__Stated problem 1__. Gather every line in the entries below that contains the string "kern". Case counts.
Reading text start
Shi Longfei 史龙飞

Personal information
- Born: 18 January 1994 (age 32) Shanghai, China

Sport
- Country: China
- Sport: Badminton

Men's & mixed doubles
- Highest ranking: 97 (MD 15 January 2015) 153 (XD 15 June 2017)
- BWF profile

Medal record
Men's badminton
Representing China
Asian Championships
| Bronze medal – third place | 2014 Gimcheon | Men's doubles |
Asian Junior Championships
| Silver medal – second place | 2012 Gimcheon | Mixed team |

= Shi Longfei =

Chinese badminton player (born 1994)

Shi Longfei (史龙飞 (Shǐ Lóngfēi); born 18 January 1994) is a Chinese badminton player from Shanghai. He was part of the Chinese junior team that won the mixed team silver medal at the 2012 Asian Junior Championships. Teamed-up with Chen Zhuofu in the men's doubles, they finished as the semi-finalist and settled for the bronze medal at the 2014 Asian Championships, defeated by their teammates Li Junhui and Liu Yuchen with the score 9–21, 14–21. Shi was the mixed doubles champion at the 2017 Vietnam International tournament partnered with Tang Pingyang.
Reading text end
__Stated problem 2__. Reproduce the stretch of the Shi Longfei article above from "Personal information" through "15 June 2017)", word for word.
Information given start
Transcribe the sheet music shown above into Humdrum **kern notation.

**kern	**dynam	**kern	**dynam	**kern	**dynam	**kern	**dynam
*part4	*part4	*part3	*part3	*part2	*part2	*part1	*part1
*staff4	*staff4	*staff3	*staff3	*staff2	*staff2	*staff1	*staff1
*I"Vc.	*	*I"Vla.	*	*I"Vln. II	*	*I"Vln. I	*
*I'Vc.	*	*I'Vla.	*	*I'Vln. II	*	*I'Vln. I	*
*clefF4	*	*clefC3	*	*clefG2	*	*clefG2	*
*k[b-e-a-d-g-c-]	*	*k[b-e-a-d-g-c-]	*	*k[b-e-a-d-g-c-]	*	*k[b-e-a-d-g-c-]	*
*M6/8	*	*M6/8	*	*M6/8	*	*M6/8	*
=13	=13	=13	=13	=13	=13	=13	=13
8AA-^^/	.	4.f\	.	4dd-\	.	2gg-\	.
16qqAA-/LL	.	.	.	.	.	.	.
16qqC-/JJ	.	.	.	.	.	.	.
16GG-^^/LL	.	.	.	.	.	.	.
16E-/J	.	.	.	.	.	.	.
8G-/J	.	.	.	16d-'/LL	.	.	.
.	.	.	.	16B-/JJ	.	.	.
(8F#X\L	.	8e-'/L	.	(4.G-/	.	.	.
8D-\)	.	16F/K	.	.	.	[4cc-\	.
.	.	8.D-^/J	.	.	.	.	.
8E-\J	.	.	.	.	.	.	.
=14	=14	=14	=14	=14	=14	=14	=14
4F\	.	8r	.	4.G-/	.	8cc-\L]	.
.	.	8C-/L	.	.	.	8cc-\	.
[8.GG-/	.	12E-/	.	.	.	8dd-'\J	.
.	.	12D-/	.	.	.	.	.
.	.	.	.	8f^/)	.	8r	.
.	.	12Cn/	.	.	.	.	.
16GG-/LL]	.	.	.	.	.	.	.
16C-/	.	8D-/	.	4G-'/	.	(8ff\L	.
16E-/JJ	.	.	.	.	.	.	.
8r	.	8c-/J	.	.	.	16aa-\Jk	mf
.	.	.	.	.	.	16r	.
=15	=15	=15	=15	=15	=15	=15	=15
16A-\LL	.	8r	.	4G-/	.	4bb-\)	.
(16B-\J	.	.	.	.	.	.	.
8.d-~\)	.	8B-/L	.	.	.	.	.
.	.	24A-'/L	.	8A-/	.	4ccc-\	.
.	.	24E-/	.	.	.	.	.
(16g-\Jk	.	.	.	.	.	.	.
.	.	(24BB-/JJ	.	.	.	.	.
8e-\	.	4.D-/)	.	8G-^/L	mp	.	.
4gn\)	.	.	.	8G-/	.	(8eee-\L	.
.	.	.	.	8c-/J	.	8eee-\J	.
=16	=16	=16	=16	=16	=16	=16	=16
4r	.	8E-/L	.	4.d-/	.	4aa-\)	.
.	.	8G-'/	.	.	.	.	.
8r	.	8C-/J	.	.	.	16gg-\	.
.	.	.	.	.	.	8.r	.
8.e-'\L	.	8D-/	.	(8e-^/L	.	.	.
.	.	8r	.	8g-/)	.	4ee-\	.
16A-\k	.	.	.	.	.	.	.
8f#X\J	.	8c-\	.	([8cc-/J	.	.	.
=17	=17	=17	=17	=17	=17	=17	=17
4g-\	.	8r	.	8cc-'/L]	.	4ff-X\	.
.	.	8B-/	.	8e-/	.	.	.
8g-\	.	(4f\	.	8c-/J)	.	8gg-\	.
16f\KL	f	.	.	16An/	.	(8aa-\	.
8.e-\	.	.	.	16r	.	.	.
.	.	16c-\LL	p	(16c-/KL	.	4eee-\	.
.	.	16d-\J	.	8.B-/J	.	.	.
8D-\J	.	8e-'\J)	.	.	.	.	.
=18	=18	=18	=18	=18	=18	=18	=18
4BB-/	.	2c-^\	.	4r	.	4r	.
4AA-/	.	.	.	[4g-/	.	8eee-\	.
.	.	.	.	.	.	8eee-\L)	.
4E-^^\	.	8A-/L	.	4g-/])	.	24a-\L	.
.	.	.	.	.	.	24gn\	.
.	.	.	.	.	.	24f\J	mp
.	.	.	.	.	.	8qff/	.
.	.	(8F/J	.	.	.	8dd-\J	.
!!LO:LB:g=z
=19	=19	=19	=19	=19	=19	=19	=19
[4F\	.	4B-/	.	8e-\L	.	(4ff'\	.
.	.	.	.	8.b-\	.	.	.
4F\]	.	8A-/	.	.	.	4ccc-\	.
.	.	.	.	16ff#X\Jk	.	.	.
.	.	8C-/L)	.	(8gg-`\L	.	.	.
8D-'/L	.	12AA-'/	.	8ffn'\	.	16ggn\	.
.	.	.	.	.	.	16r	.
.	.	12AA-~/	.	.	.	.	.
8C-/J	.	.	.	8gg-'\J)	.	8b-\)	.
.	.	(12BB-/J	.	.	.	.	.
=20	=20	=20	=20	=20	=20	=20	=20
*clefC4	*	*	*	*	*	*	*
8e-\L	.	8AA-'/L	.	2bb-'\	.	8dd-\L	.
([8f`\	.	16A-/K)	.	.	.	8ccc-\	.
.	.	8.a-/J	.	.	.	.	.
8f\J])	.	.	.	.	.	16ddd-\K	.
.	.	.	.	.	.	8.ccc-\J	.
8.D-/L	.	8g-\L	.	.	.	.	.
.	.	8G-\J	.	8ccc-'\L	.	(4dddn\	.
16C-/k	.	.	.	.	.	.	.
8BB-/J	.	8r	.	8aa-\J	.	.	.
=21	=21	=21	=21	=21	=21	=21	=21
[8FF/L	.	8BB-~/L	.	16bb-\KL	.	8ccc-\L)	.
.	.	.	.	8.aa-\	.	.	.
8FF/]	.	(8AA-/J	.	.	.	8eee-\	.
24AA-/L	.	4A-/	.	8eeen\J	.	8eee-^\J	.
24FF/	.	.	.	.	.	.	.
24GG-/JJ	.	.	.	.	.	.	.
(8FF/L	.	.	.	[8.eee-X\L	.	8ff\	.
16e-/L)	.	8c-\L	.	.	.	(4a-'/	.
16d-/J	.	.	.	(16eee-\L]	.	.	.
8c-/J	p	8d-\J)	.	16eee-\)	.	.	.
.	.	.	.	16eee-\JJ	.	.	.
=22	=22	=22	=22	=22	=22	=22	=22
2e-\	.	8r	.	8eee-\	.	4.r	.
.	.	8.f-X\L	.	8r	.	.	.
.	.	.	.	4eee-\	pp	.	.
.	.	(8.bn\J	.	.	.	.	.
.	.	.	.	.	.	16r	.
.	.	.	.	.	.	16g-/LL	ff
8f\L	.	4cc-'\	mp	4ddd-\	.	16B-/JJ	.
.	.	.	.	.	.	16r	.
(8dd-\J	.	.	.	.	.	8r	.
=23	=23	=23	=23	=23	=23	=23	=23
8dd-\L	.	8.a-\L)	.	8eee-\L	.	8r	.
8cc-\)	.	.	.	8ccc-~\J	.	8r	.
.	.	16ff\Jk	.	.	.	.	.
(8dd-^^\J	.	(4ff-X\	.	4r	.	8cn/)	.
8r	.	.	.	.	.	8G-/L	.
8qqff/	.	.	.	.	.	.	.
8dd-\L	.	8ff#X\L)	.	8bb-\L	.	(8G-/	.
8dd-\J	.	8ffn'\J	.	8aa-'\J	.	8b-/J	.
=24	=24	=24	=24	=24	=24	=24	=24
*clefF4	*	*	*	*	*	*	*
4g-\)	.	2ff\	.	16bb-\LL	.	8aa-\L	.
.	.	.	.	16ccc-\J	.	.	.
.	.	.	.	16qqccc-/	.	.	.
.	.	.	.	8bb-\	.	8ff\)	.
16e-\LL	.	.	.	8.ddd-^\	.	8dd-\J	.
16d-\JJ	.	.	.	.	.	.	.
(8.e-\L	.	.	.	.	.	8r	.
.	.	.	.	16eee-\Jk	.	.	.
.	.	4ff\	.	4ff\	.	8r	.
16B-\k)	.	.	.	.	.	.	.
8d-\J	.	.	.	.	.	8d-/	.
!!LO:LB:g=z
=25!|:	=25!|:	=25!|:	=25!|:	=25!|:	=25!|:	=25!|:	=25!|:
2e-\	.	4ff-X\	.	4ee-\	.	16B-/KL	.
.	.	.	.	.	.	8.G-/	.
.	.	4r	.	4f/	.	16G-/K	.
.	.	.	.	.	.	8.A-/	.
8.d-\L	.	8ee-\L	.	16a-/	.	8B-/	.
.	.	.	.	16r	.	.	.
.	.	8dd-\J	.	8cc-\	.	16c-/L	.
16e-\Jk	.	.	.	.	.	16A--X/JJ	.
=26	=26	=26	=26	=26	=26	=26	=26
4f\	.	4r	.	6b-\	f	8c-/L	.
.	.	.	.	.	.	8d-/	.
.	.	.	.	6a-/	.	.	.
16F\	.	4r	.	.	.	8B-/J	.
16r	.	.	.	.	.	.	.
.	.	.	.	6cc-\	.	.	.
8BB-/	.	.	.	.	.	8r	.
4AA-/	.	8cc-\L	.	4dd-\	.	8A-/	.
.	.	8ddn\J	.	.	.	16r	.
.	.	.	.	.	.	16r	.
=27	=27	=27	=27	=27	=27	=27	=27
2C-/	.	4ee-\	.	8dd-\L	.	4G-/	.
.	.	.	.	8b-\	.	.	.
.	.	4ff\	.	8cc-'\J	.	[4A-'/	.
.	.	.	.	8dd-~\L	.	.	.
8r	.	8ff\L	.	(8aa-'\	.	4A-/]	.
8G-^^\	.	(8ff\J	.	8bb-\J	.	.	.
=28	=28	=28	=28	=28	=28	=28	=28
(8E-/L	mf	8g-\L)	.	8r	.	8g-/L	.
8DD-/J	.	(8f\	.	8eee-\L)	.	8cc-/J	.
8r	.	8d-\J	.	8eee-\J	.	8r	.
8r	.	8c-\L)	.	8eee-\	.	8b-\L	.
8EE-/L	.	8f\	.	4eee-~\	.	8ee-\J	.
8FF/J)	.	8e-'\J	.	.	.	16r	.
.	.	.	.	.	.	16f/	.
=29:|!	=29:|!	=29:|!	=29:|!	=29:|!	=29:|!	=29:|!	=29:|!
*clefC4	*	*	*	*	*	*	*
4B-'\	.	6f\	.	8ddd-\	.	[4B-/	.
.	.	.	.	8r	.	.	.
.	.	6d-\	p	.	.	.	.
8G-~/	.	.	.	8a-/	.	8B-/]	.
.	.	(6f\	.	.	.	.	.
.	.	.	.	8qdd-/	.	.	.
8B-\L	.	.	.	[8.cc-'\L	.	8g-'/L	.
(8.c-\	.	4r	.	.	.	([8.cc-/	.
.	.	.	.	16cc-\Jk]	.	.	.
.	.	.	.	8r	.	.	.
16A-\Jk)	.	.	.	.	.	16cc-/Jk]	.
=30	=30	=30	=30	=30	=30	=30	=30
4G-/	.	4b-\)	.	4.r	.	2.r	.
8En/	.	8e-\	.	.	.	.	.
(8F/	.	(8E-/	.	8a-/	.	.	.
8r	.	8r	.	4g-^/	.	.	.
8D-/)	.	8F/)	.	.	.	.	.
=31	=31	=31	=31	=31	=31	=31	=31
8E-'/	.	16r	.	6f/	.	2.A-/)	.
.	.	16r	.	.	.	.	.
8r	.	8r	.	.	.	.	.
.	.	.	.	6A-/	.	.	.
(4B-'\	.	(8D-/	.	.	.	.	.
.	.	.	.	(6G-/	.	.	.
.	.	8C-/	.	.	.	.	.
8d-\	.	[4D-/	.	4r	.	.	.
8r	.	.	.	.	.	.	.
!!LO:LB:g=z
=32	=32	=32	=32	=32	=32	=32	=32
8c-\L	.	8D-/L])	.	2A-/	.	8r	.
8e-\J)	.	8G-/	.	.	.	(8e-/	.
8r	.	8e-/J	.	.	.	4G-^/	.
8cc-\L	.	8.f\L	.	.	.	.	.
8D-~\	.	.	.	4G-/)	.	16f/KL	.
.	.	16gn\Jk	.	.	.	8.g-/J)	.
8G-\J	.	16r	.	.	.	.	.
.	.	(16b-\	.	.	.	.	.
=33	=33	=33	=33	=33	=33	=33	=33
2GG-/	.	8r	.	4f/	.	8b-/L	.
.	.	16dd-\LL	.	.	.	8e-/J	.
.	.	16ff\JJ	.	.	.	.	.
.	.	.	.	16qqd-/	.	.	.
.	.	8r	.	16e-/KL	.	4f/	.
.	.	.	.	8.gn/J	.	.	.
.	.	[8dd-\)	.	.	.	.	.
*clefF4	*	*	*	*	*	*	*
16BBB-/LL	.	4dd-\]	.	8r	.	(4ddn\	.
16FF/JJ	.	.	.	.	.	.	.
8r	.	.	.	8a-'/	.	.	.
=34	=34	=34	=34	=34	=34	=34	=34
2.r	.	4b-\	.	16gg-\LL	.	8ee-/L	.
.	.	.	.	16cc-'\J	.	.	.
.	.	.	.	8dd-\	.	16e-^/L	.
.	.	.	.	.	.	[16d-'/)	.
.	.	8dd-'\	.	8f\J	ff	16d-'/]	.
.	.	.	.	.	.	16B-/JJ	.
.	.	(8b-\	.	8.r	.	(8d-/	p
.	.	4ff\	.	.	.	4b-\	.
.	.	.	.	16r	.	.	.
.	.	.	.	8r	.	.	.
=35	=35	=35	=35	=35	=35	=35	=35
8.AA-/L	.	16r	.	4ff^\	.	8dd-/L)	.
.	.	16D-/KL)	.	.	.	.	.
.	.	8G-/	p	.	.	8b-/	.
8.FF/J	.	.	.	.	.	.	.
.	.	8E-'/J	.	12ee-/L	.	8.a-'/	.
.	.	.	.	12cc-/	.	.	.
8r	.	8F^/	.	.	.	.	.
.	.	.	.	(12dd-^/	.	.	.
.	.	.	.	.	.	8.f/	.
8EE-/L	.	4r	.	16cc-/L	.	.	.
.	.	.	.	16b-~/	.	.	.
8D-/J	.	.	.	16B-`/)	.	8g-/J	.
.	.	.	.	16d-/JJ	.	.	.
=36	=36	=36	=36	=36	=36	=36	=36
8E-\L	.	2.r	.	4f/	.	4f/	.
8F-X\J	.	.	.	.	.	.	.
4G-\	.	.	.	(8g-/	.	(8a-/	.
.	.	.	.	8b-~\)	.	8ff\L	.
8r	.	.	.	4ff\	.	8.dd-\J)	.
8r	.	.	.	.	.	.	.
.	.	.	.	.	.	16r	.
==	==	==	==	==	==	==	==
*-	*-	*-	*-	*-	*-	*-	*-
Information given end
__Final answer 1__.
Transcribe the sheet music shown above into Humdrum **kern notation.
**kern	**dynam	**kern	**dynam	**kern	**dynam	**kern	**dynam

__Final answer 2__.
Personal information
- Born: 18 January 1994 (age 32) Shanghai, China

Sport
- Country: China
- Sport: Badminton

Men's & mixed doubles
- Highest ranking: 97 (MD 15 January 2015) 153 (XD 15 June 2017)